John’s question for Jesus came from the fact that Jesus wasn’t fulfilling prophecy as he expected. It appears he was thinking that Jesus would be a mighty warrior who would destroy the wicked, including those who had imprisoned him. Jesus replies by quoting other prophecies about the Messiah, that “the blind receive sight, the lame walk, those who have leprosy are cured, the deaf hear, the dead are raised, and the good news is preached to the poor” (Luke 7:22-23). John probably still believed that Jesus was the Messiah, but he was asking the question to show how perplexed he was at how Jesus fulfilled prophecy.

Often Christians say that Jesus’ people rejected him as Messiah because they just wanted a political leader, not a spiritual leader. It is more likely that many rejected him because he did not fit their reading of prophecy. Even Jesus’ disciples were waiting for him to announce when he would begin the war and they would take their thrones to reign in power.
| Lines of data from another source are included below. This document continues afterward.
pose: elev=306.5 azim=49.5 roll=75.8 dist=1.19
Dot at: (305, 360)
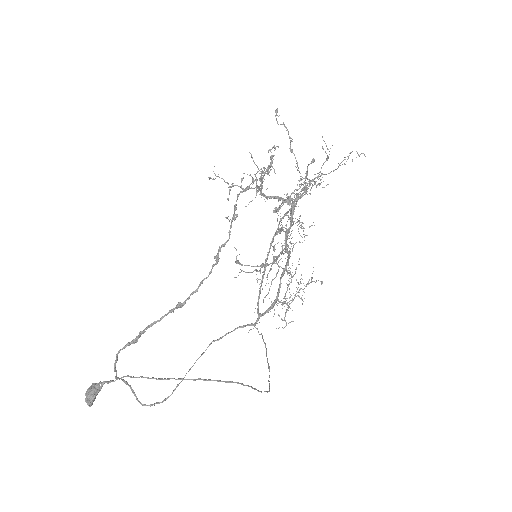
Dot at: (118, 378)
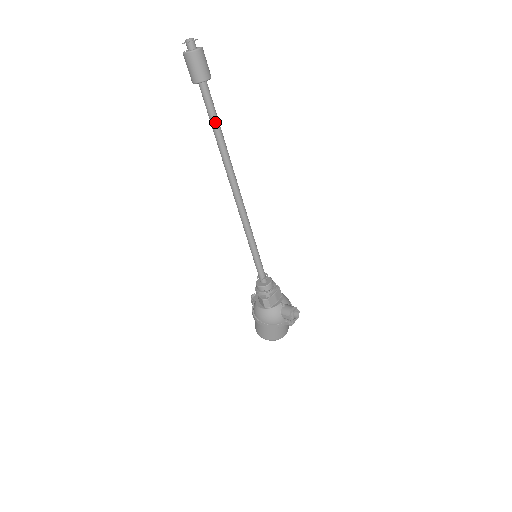
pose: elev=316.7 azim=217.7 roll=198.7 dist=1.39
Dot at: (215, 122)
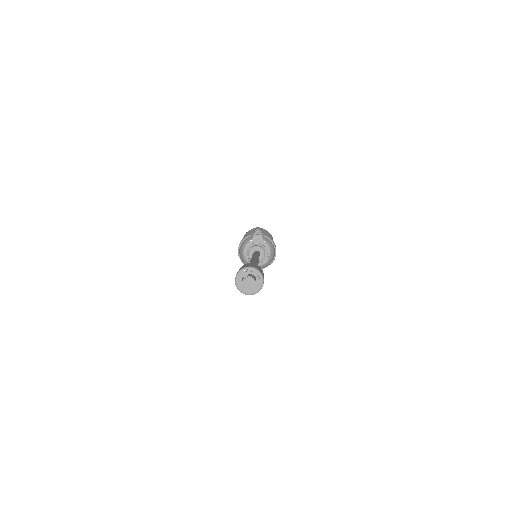
Dot at: occluded
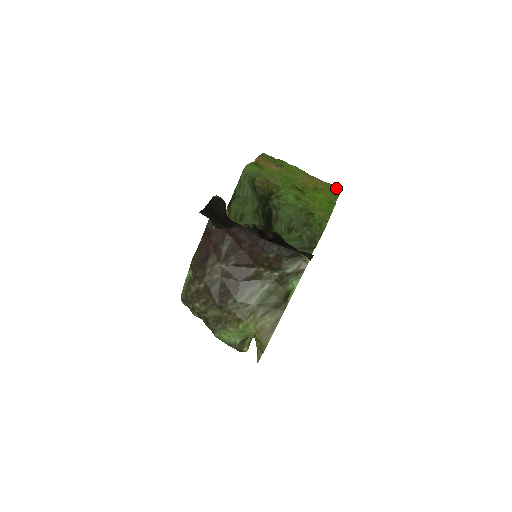
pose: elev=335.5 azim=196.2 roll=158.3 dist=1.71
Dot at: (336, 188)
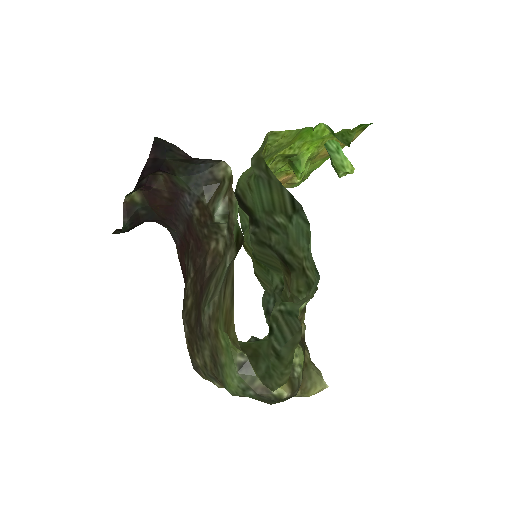
Dot at: (366, 127)
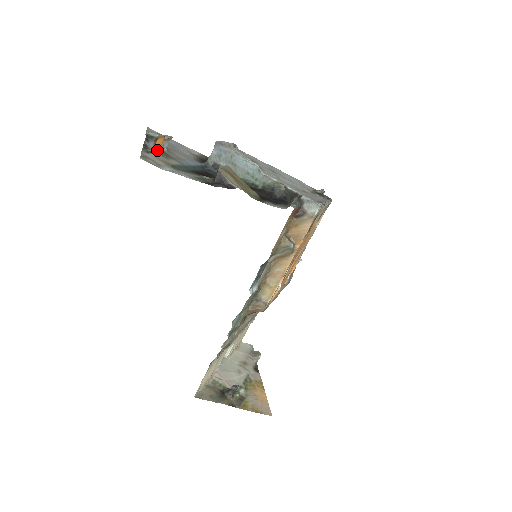
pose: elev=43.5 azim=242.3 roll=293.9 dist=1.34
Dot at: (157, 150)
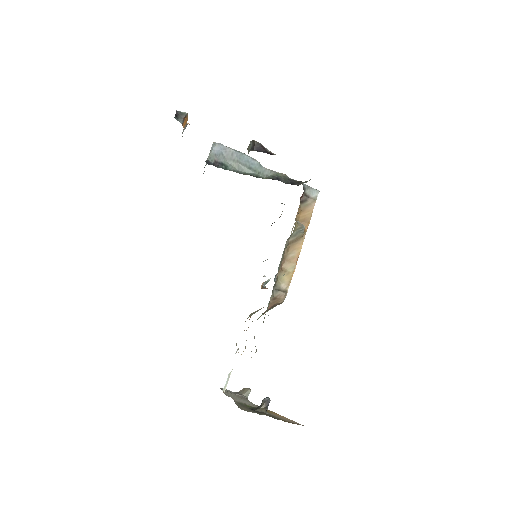
Dot at: occluded
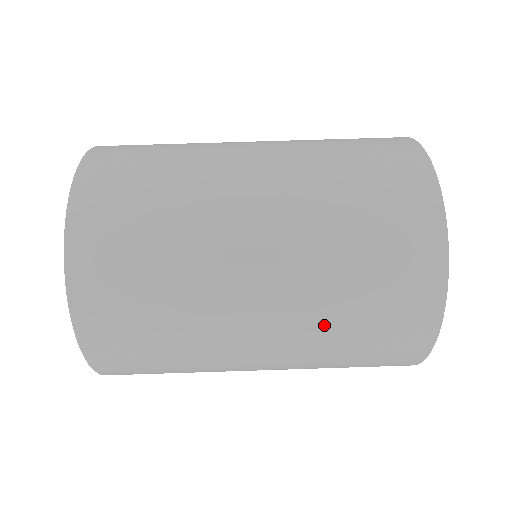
God surprised everyone, even the most faithful, in the coming of Jesus.

It should humble us to realize that he does not use our logic to fulfill prophecy, and should make us very careful to say we have definitive knowledge about the future from Bible prophecy. Jesus said of his second coming, “of that day or hour no one knows, not even the angels in heaven, nor the Son, but the Father alone.” (Mark 13:32).


Photo: Lawrence OP

Prepare the Way for the Lord

by Lois Tverberg

In the desert prepare the way for the LORD; make straight in the wilderness a highway for our God. Every valley shall be raised up, every mountain and hill made low; the rough ground shall become level, the rugged places a plain. – Isaiah 40:3

The scriptures say that John was the voice crying out, “In the wilderness, prepare the way for the LORD.” What does that mean? It is a picture of an age old tradition of honoring visiting royalty by preparing a processional path for them to the great cities. In Africa, many of these ancient traditions are retained, and when we visited Uganda, the people honored us by lining the roads that brought us to their churches and homes, and by waving branches and singing as we arrived.
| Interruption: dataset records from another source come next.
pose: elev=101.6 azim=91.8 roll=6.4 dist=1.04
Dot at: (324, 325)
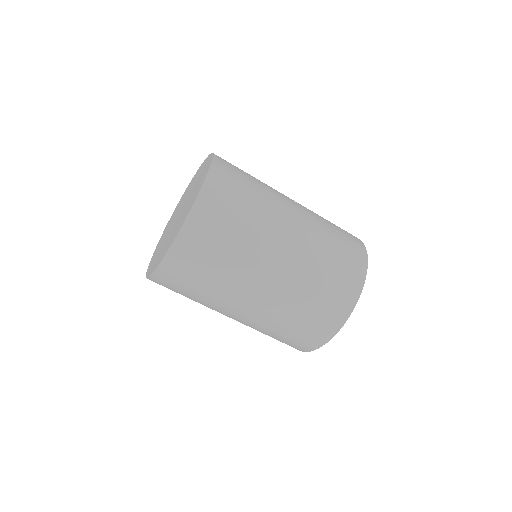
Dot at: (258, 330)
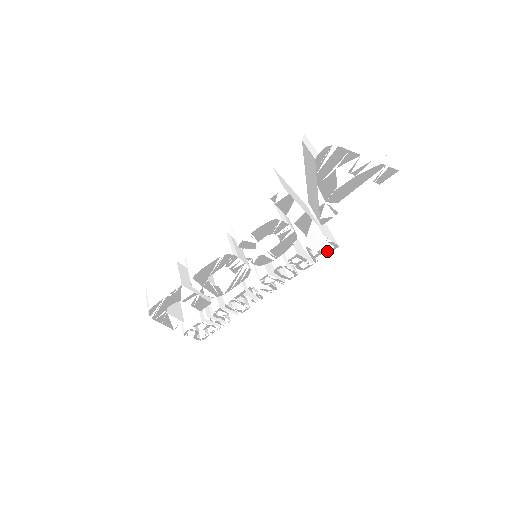
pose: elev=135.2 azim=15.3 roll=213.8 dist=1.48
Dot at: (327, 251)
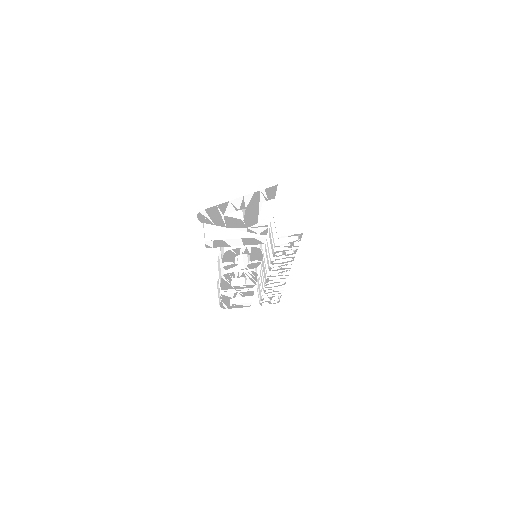
Dot at: (298, 238)
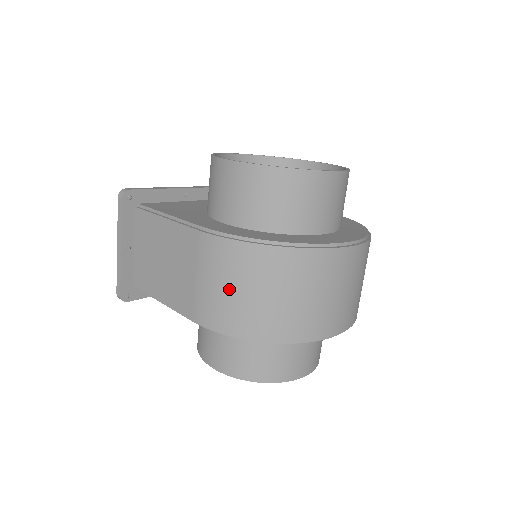
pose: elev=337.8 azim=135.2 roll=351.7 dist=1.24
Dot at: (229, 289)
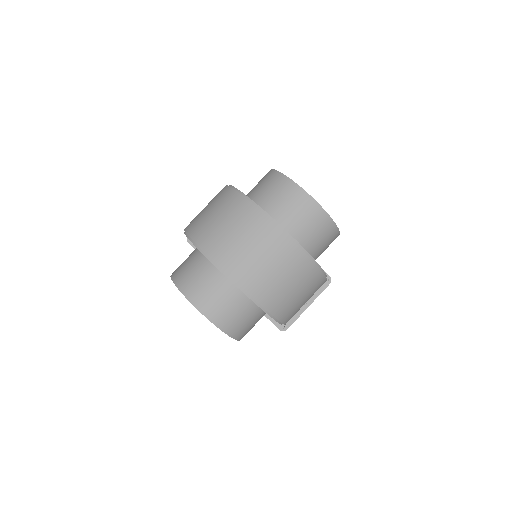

We may wonder how this prophecy was fulfilled by John the Baptist. Jesus also said that John was the “Elijah” who was to come. He was speaking of the prophecy in Malachi 4:5-6 that says,

See, I will send you the prophet Elijah before that great and dreadful day of the LORD comes. He will turn the hearts of the fathers to their children, and the hearts of the children to their fathers; or else I will come and strike the land with a curse.

John was calling the people to purify themselves by repentance. The Jews already had the ceremony of ritual bathing that purified ceremonial uncleanness. But John had a different idea — that a person can become unclean from sin, not just ritual impurity. He was calling Jews to not lean on the fact that they were “sons of Abraham,” but to repent of their sins, personally commit themselves to the covenant, and enthrone God over their lives, and to enter God’s “Kingdom.”

Because of John’s work, when Jesus arrived, people were prepared for his ministry of the “kingdom of God,” in which he also called them to enter under God’s reign. Jesus explained that it also was his own kingdom, because he was the royal King, the Messiah that God sent.

Field

Jesus talked about seed falling on good soils or bad soils, on rocks or thorns, as a picture of the hearts of people and how they receive God’s word. John had been preparing the way by plowing the “rough ground” and making “rugged places a plain,” making people ready to repent, turn their lives around, and accept the atonement of Jesus for their sins.